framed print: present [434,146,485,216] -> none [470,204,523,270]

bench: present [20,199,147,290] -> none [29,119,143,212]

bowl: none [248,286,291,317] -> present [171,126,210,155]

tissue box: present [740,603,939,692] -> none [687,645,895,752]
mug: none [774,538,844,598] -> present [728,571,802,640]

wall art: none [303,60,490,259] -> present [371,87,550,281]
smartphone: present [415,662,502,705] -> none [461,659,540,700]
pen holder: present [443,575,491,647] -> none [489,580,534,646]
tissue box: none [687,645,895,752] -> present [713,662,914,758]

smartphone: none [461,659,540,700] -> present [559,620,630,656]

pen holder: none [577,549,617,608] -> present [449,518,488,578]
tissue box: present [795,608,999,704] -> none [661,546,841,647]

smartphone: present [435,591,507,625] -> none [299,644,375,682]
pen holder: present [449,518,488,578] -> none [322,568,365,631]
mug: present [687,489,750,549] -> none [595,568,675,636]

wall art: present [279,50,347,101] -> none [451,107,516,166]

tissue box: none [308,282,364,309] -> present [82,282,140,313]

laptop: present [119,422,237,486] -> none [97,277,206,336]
________________
Work instruction:
Only the lines from the one containing "mug: none [774,538,844,598]" through the end of the data above are wanted, both ends included; restate them word for word.

Task answer:
mug: none [774,538,844,598] -> present [728,571,802,640]

wall art: none [303,60,490,259] -> present [371,87,550,281]
smartphone: present [415,662,502,705] -> none [461,659,540,700]
pen holder: present [443,575,491,647] -> none [489,580,534,646]
tissue box: none [687,645,895,752] -> present [713,662,914,758]

smartphone: none [461,659,540,700] -> present [559,620,630,656]

pen holder: none [577,549,617,608] -> present [449,518,488,578]
tissue box: present [795,608,999,704] -> none [661,546,841,647]

smartphone: present [435,591,507,625] -> none [299,644,375,682]
pen holder: present [449,518,488,578] -> none [322,568,365,631]
mug: present [687,489,750,549] -> none [595,568,675,636]

wall art: present [279,50,347,101] -> none [451,107,516,166]

tissue box: none [308,282,364,309] -> present [82,282,140,313]

laptop: present [119,422,237,486] -> none [97,277,206,336]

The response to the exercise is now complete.